I just stared at him. It’s very rare that I’m speechless.
“I mean, you’ve obviously got a fake name on your ID –”
“Let me get this straight. First you took my wallet, then you took my gun –”
“Your wallet first, actually.”
“Are you a priest or a mugger?”
He laughed. A genuine, head thrown back, tears in his eyes, belly laugh. All I could do was stare.
“They say the Lord works in mysterious ways. Well, so do his children,” he said. “I don’t know why I took it, I just knew you needed help.”
“Where is it?” I demanded, “give me my—” I looked to make sure no one had come to check on us yet, “gun.”
“Well I don’t have it here, lad,” he said when his laughter subsided. “I’m a man of God, and this is a hospital.”
I scowled at him from under a dumbfounded stare. He raised his hands in a pacifying gesture. “Saint Anne Cathedral,” he said. “Down by the docs. You shouldn’t have much trouble finding it.”
“Finding it?” I said, “You’re going to take me there right now!”
He grabbed the wheelchair and started heading back for the enterance to the hospital. “I don’t think so, Joe. I find a man in your position is far too likely to commit violence. You need some time to cool down.”
“You heard the doctor,” he said, “A few more days of observation and they’ll discharge you. Patience is one of God’s greatest virtues.”

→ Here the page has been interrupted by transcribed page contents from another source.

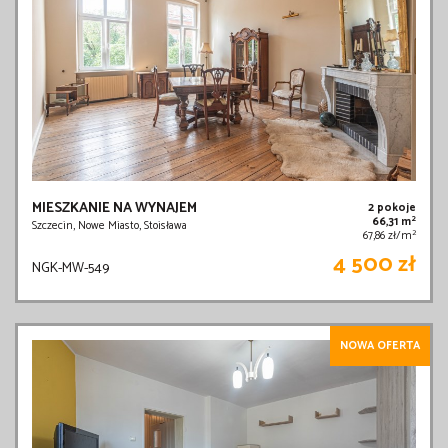
MIESZKANIE NA WYNAJEM
2 pokoje
2
66,31 m
Szczecin, Nowe Miasto, Stoisława
2
67,86 zł/m
4 500 zł
NGK-MW-549
NOWA OFERTA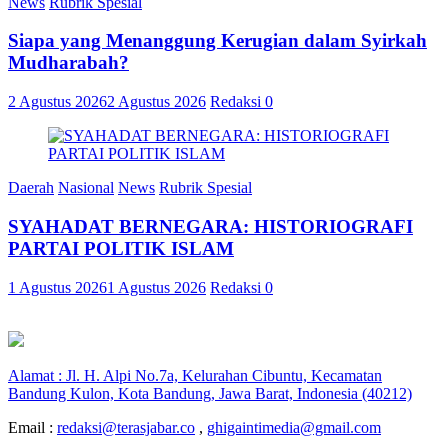
News
Rubrik Spesial
Siapa yang Menanggung Kerugian dalam Syirkah
Mudharabah?
2 Agustus 2026
2 Agustus 2026
Redaksi
0
Daerah
Nasional
News
Rubrik Spesial
SYAHADAT BERNEGARA: HISTORIOGRAFI
PARTAI POLITIK ISLAM
1 Agustus 2026
1 Agustus 2026
Redaksi
0
Alamat : Jl. H. Alpi No.7a, Kelurahan Cibuntu, Kecamatan
Bandung Kulon, Kota Bandung, Jawa Barat, Indonesia (40212)
Email :
redaksi@terasjabar.co
,
ghigaintimedia@gmail.com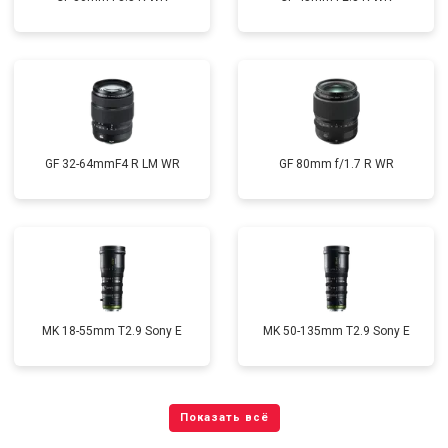
GF 32-64mmF4 R LM WR
GF 80mm f/1.7 R WR
MK 18-55mm T2.9 Sony E
MK 50-135mm T2.9 Sony E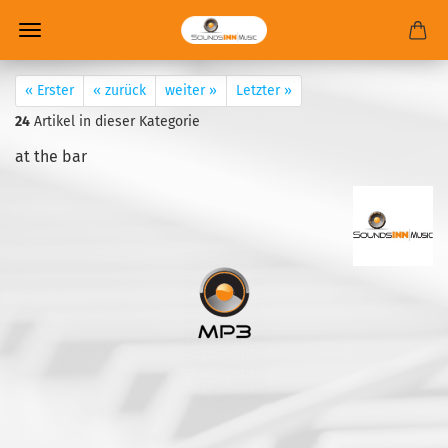
« Erster
« zurück
weiter »
Letzter »
24
Artikel in dieser Kategorie
at the bar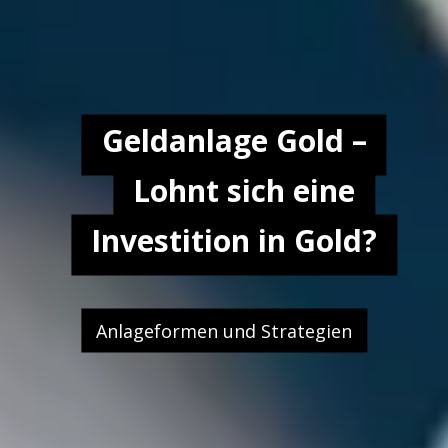
Geldanlage Gold –
Lohnt sich eine
Investition in Gold?
Anlageformen und Strategien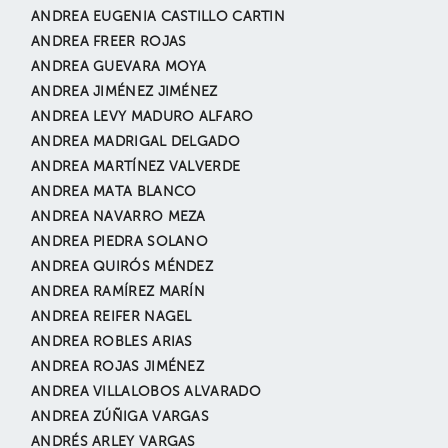
ANDREA EUGENIA CASTILLO CARTIN
ANDREA FREER ROJAS
ANDREA GUEVARA MOYA
ANDREA JIMÉNEZ JIMÉNEZ
ANDREA LEVY MADURO ALFARO
ANDREA MADRIGAL DELGADO
ANDREA MARTÍNEZ VALVERDE
ANDREA MATA BLANCO
ANDREA NAVARRO MEZA
ANDREA PIEDRA SOLANO
ANDREA QUIRÓS MÉNDEZ
ANDREA RAMÍREZ MARÍN
ANDREA REIFER NAGEL
ANDREA ROBLES ARIAS
ANDREA ROJAS JIMÉNEZ
ANDREA VILLALOBOS ALVARADO
ANDREA ZÚÑIGA VARGAS
ANDRÉS ARLEY VARGAS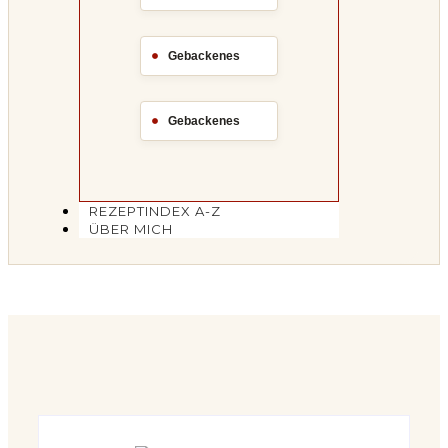
Gebackenes
Gebackenes
REZEPTINDEX A-Z
ÜBER MICH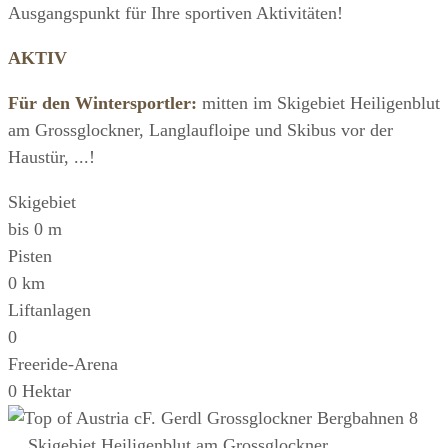
Ausgangspunkt für Ihre sportiven Aktivitäten!
AKTIV
Für den Wintersportler:
mitten im Skigebiet Heiligenblut
am Grossglockner, Langlaufloipe und Skibus vor der
Haustür, ...!
Skigebiet
bis
0
m
Pisten
0
km
Liftanlagen
0
Freeride-Arena
0
Hektar
... Skigebiet Heiligenblut am Grossglockner ...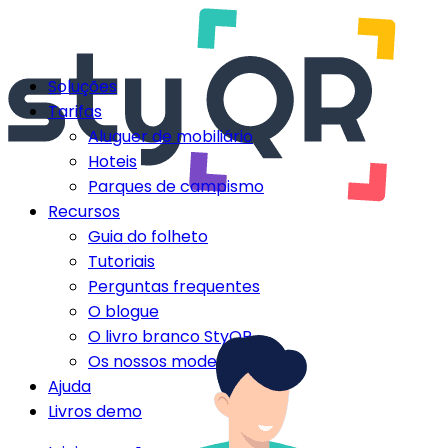
Soluções
Tarifas
Aluguer de mobiliário
Hoteis
Parques de campismo
Recursos
Guia do folheto
Tutoriais
Perguntas frequentes
O blogue
O livro branco StyQR
Os nossos modelos StyQR
Ajuda
Livros demo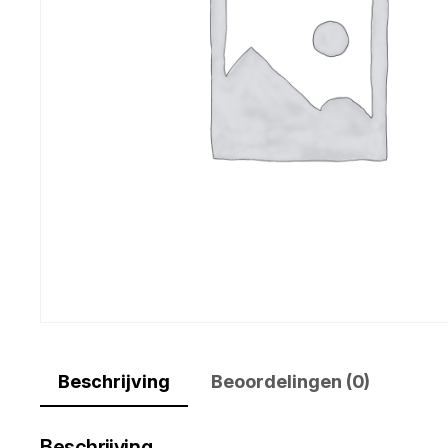
Beschrijving
Beoordelingen (0)
Beschrijving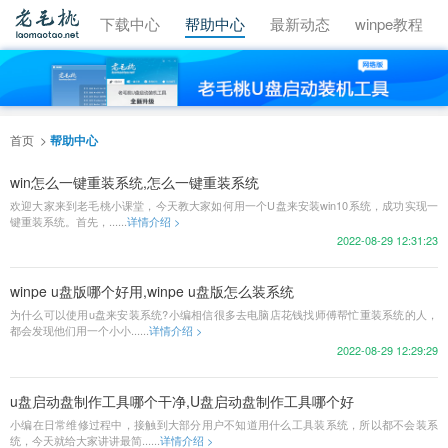
视频教程
下载中心
帮助中心
最新动态
winpe教程
首页
帮助中心
win怎么一键重装系统,怎么一键重装系统
欢迎大家来到老毛桃小课堂，今天教大家如何用一个U盘来安装win10系统，成功实现一
键重装系统。首先，......
详情介绍 >
2022-08-29 12:31:23
winpe u盘版哪个好用,winpe u盘版怎么装系统
为什么可以使用u盘来安装系统?小编相信很多去电脑店花钱找师傅帮忙重装系统的人，
都会发现他们用一个小小......
详情介绍 >
2022-08-29 12:29:29
u盘启动盘制作工具哪个干净,U盘启动盘制作工具哪个好
小编在日常维修过程中，接触到大部分用户不知道用什么工具装系统，所以都不会装系
统，今天就给大家讲讲最简......
详情介绍 >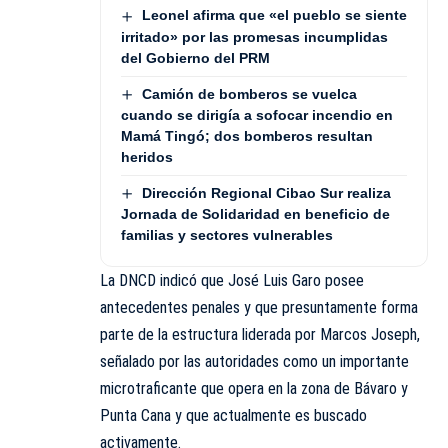
Leonel afirma que «el pueblo se siente
irritado» por las promesas incumplidas
del Gobierno del PRM
Camión de bomberos se vuelca
cuando se dirigía a sofocar incendio en
Mamá Tingó; dos bomberos resultan
heridos
Dirección Regional Cibao Sur realiza
Jornada de Solidaridad en beneficio de
familias y sectores vulnerables
La DNCD indicó que José Luis Garo posee
antecedentes penales y que presuntamente forma
parte de la estructura liderada por Marcos Joseph,
señalado por las autoridades como un importante
microtraficante que opera en la zona de Bávaro y
Punta Cana y que actualmente es buscado
activamente.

I wasn’t about to go back upstairs. Someone had already tried to kill me, if they found out I’d lived through the attempt they’d make quick work of me trapped in this pastel prison. My usual threat of violence hadn’t gotten me anywhere and he seemed to have the upper hand on me in every way. I figured it was time to share the last influence I had at my disposal.
“How much is it going to cost me for you to take me to my hotel room?”
“Forty should cover it,” he said.
It was kind of a lowball number but he was a priest and I figured he was taking pity on me. I reached into my wallet to pull out a hundred dollar bill for him but it came back empty. I looked and the whole thing was cleaned out.
“What the hell? You stole my money!”
“Consider it a tithe to the church,” he said.
“How do you expect me to pay you if you’ve taken everything I own?”
“I’ll just put it on your tab, I suppose.”